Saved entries
----------
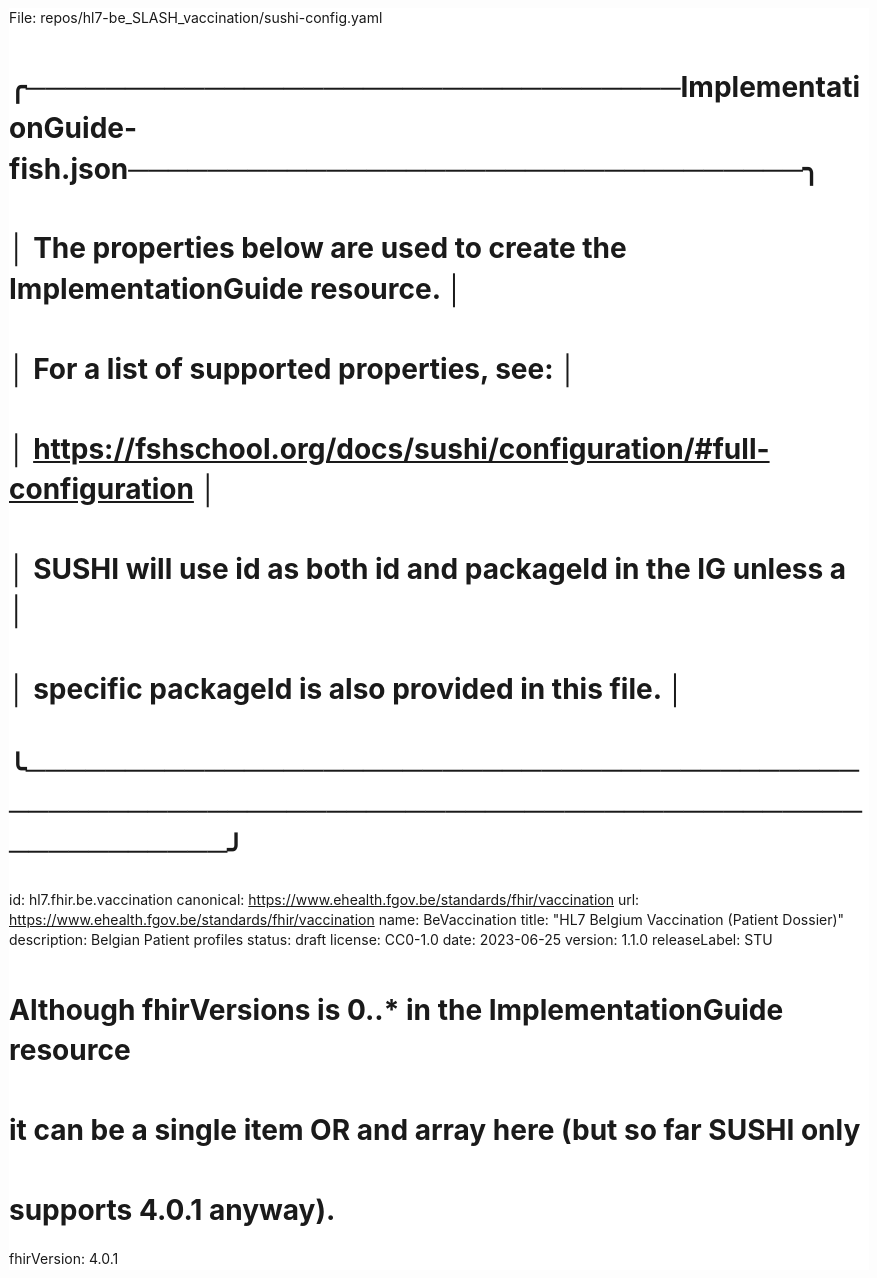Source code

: File: repos/hl7-be_SLASH_vaccination/sushi-config.yaml

# ╭─────────────────────────────────ImplementationGuide-fish.json──────────────────────────────────╮
# │  The properties below are used to create the ImplementationGuide resource.                     │
# │  For a list of supported properties, see:                                                      │
# │  https://fshschool.org/docs/sushi/configuration/#full-configuration                            │
# │  SUSHI will use id as both id and packageId in the IG unless a                                 │
# │  specific packageId is also provided in this file.                                             │
# ╰────────────────────────────────────────────────────────────────────────────────────────────────╯


id: hl7.fhir.be.vaccination
canonical: https://www.ehealth.fgov.be/standards/fhir/vaccination
url: https://www.ehealth.fgov.be/standards/fhir/vaccination
name: BeVaccination
title: "HL7 Belgium Vaccination (Patient Dossier)"
description: Belgian Patient profiles
status: draft
license: CC0-1.0
date: 2023-06-25
version: 1.1.0
releaseLabel: STU

# Although fhirVersions is 0..* in the ImplementationGuide resource
# it can be a single item OR and array here (but so far SUSHI only
# supports 4.0.1 anyway).
fhirVersion: 4.0.1
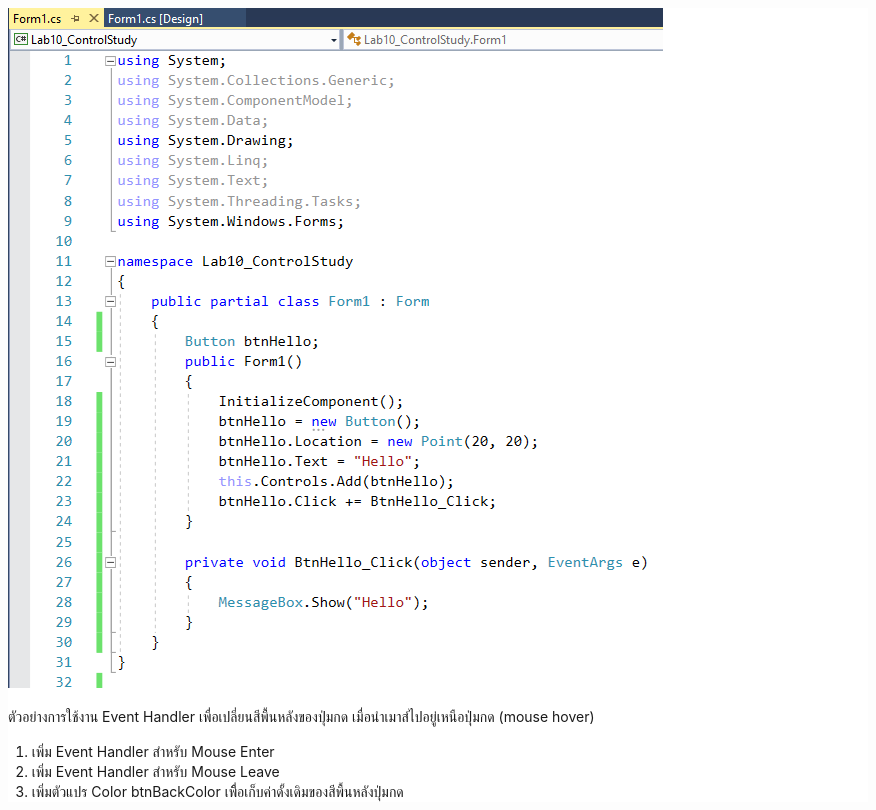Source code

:![](./images/fig-06.png)

ตัวอย่างการใช้งาน Event Handler เพื่อเปลี่ยนสีพื้นหลังของปุ่มกด เมื่อนำเมาส์ไปอยู่เหนือปุ่มกด (mouse hover)

1.	เพิ่ม Event Handler สำหรับ Mouse Enter
2.	เพิ่ม Event Handler สำหรับ Mouse Leave
3.	เพิ่มตัวแปร Color btnBackColor เพื่ิอเก็บค่าดั้งเดิมของสีพื้นหลังปุ่มกด
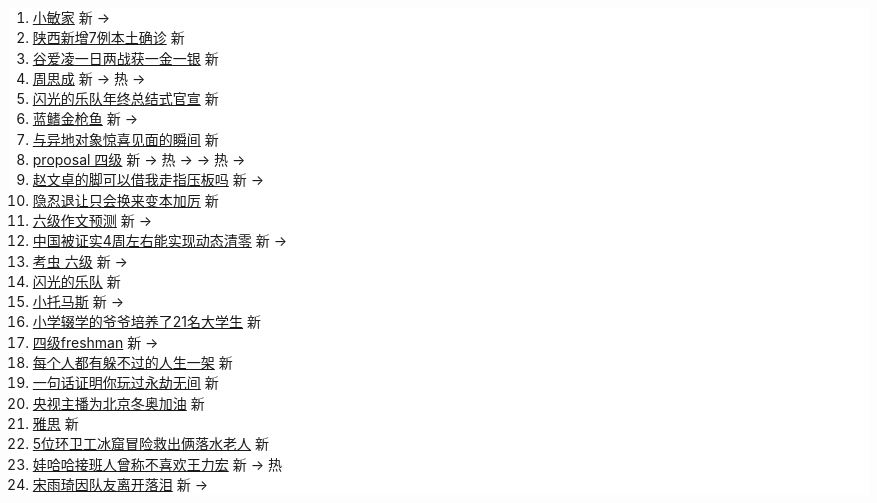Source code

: 1. [小敏家](https://s.weibo.com//weibo?q=%E5%B0%8F%E6%95%8F%E5%AE%B6&Refer=top)
   新 ->
1. [陕西新增7例本土确诊](https://s.weibo.com//weibo?q=%23%E9%99%95%E8%A5%BF%E6%96%B0%E5%A2%9E7%E4%BE%8B%E6%9C%AC%E5%9C%9F%E7%A1%AE%E8%AF%8A%23&Refer=top)
   新
1. [谷爱凌一日两战获一金一银](https://s.weibo.com//weibo?q=%23%E8%B0%B7%E7%88%B1%E5%87%8C%E4%B8%80%E6%97%A5%E4%B8%A4%E6%88%98%E8%8E%B7%E4%B8%80%E9%87%91%E4%B8%80%E9%93%B6%23&Refer=top)
   新
1. [周思成](https://s.weibo.com//weibo?q=%E5%91%A8%E6%80%9D%E6%88%90&Refer=top)
   新 -> 热 ->
1. [闪光的乐队年终总结式官宣](https://s.weibo.com//weibo?q=%23%E9%97%AA%E5%85%89%E7%9A%84%E4%B9%90%E9%98%9F%E5%B9%B4%E7%BB%88%E6%80%BB%E7%BB%93%E5%BC%8F%E5%AE%98%E5%AE%A3%23&Refer=top)
   新
1. [蓝鳍金枪鱼](https://s.weibo.com//weibo?q=%E8%93%9D%E9%B3%8D%E9%87%91%E6%9E%AA%E9%B1%BC&Refer=top)
   新 ->
1. [与异地对象惊喜见面的瞬间](https://s.weibo.com//weibo?q=%23%E4%B8%8E%E5%BC%82%E5%9C%B0%E5%AF%B9%E8%B1%A1%E6%83%8A%E5%96%9C%E8%A7%81%E9%9D%A2%E7%9A%84%E7%9E%AC%E9%97%B4%23&Refer=top)
   新
1. [proposal 四级](https://s.weibo.com//weibo?q=proposal%20%E5%9B%9B%E7%BA%A7&Refer=top)
   新 -> 热 -> -> 热 ->
1. [赵文卓的脚可以借我走指压板吗](https://s.weibo.com//weibo?q=%23%E8%B5%B5%E6%96%87%E5%8D%93%E7%9A%84%E8%84%9A%E5%8F%AF%E4%BB%A5%E5%80%9F%E6%88%91%E8%B5%B0%E6%8C%87%E5%8E%8B%E6%9D%BF%E5%90%97%23&Refer=top)
   新 ->
1. [隐忍退让只会换来变本加厉](https://s.weibo.com//weibo?q=%23%E9%9A%90%E5%BF%8D%E9%80%80%E8%AE%A9%E5%8F%AA%E4%BC%9A%E6%8D%A2%E6%9D%A5%E5%8F%98%E6%9C%AC%E5%8A%A0%E5%8E%89%23&Refer=top)
   新
1. [六级作文预测](https://s.weibo.com//weibo?q=%E5%85%AD%E7%BA%A7%E4%BD%9C%E6%96%87%E9%A2%84%E6%B5%8B&Refer=top)
   新 ->
1. [中国被证实4周左右能实现动态清零](https://s.weibo.com//weibo?q=%23%E4%B8%AD%E5%9B%BD%E8%A2%AB%E8%AF%81%E5%AE%9E4%E5%91%A8%E5%B7%A6%E5%8F%B3%E8%83%BD%E5%AE%9E%E7%8E%B0%E5%8A%A8%E6%80%81%E6%B8%85%E9%9B%B6%23&Refer=top)
   新 ->
1. [考虫 六级](https://s.weibo.com//weibo?q=%E8%80%83%E8%99%AB%20%E5%85%AD%E7%BA%A7&Refer=top)
   新 ->
1. [闪光的乐队](https://s.weibo.com//weibo?q=%E9%97%AA%E5%85%89%E7%9A%84%E4%B9%90%E9%98%9F&Refer=top)
   新
1. [小托马斯](https://s.weibo.com//weibo?q=%E5%B0%8F%E6%89%98%E9%A9%AC%E6%96%AF&Refer=top)
   新 ->
1. [小学辍学的爷爷培养了21名大学生](https://s.weibo.com//weibo?q=%E5%B0%8F%E5%AD%A6%E8%BE%8D%E5%AD%A6%E7%9A%84%E7%88%B7%E7%88%B7%E5%9F%B9%E5%85%BB%E4%BA%8621%E5%90%8D%E5%A4%A7%E5%AD%A6%E7%94%9F&Refer=top)
   新
1. [四级freshman](https://s.weibo.com//weibo?q=%E5%9B%9B%E7%BA%A7freshman&Refer=top)
   新 ->
1. [每个人都有躲不过的人生一架](https://s.weibo.com//weibo?q=%23%E6%AF%8F%E4%B8%AA%E4%BA%BA%E9%83%BD%E6%9C%89%E8%BA%B2%E4%B8%8D%E8%BF%87%E7%9A%84%E4%BA%BA%E7%94%9F%E4%B8%80%E6%9E%B6%23&Refer=top)
   新
1. [一句话证明你玩过永劫无间](https://s.weibo.com//weibo?q=%23%E4%B8%80%E5%8F%A5%E8%AF%9D%E8%AF%81%E6%98%8E%E4%BD%A0%E7%8E%A9%E8%BF%87%E6%B0%B8%E5%8A%AB%E6%97%A0%E9%97%B4%23&Refer=top)
   新
1. [央视主播为北京冬奥加油](https://s.weibo.com//weibo?q=%23%E5%A4%AE%E8%A7%86%E4%B8%BB%E6%92%AD%E4%B8%BA%E5%8C%97%E4%BA%AC%E5%86%AC%E5%A5%A5%E5%8A%A0%E6%B2%B9%23&Refer=top)
   新
1. [雅思](https://s.weibo.com//weibo?q=%E9%9B%85%E6%80%9D&Refer=top) 新
1. [5位环卫工冰窟冒险救出俩落水老人](https://s.weibo.com//weibo?q=%235%E4%BD%8D%E7%8E%AF%E5%8D%AB%E5%B7%A5%E5%86%B0%E7%AA%9F%E5%86%92%E9%99%A9%E6%95%91%E5%87%BA%E4%BF%A9%E8%90%BD%E6%B0%B4%E8%80%81%E4%BA%BA%23&Refer=top)
   新
1. [娃哈哈接班人曾称不喜欢王力宏](https://s.weibo.com//weibo?q=%23%E5%A8%83%E5%93%88%E5%93%88%E6%8E%A5%E7%8F%AD%E4%BA%BA%E6%9B%BE%E7%A7%B0%E4%B8%8D%E5%96%9C%E6%AC%A2%E7%8E%8B%E5%8A%9B%E5%AE%8F%23&Refer=top)
   新 -> 热
1. [宋雨琦因队友离开落泪](https://s.weibo.com//weibo?q=%23%E5%AE%8B%E9%9B%A8%E7%90%A6%E5%9B%A0%E9%98%9F%E5%8F%8B%E7%A6%BB%E5%BC%80%E8%90%BD%E6%B3%AA%23&Refer=top)
   新 ->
----------
Problem details:
Look through the entries above for the word "ehealth". Say how many lines contain it, using only a number.

Written solution:
2